- Problem statement
Please retype, character for character, the portion of the entries below that runs from the line containing "Einkauf, Logistik, Materialwirtschaft" to the last line.

- Data extract
──────────

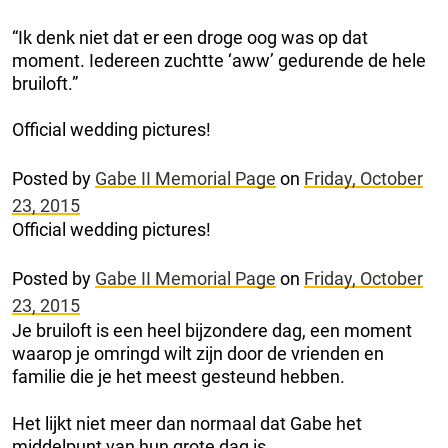
“Ik denk niet dat er een droge oog was op dat
moment. Iedereen zuchtte ‘aww’ gedurende de hele
bruiloft.”
Official wedding pictures!
Posted by
Gabe II Memorial Page
on
Friday, October
23, 2015
Official wedding pictures!
Posted by
Gabe II Memorial Page
on
Friday, October
23, 2015
Je bruiloft is een heel bijzondere dag, een moment
waarop je omringd wilt zijn door de vrienden en
familie die je het meest gesteund hebben.
Het lijkt niet meer dan normaal dat Gabe het
middelpunt van hun grote dag is.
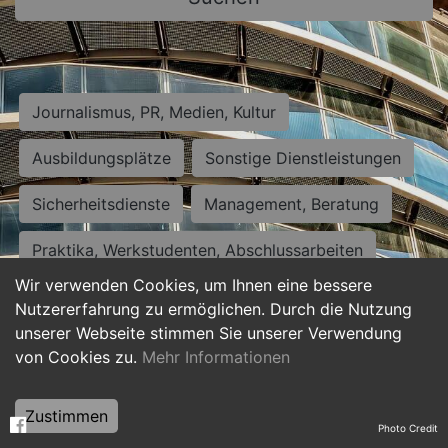
Journalismus, PR, Medien, Kultur
Ausbildungsplätze
Sonstige Dienstleistungen
Sicherheitsdienste
Management, Beratung
Praktika, Werkstudenten, Abschlussarbeiten
Wir verwenden Cookies, um Ihnen eine bessere
Personalwesen
Assistenz, Sekretariat
Nutzererfahrung zu ermöglichen. Durch die Nutzung
unserer Webseite stimmen Sie unserer Verwendung
Hilfskräfte, Aushilfs- und Nebenjobs
von Cookies zu.
Mehr Informationen
Einkauf, Logistik, Materialwirtschaft
Zustimmen
Photo Credit
Weiterbildung, Studium, duale Ausbildung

──────────

- Response for this exercise
Einkauf, Logistik, Materialwirtschaft
Zustimmen
Photo Credit
Weiterbildung, Studium, duale Ausbildung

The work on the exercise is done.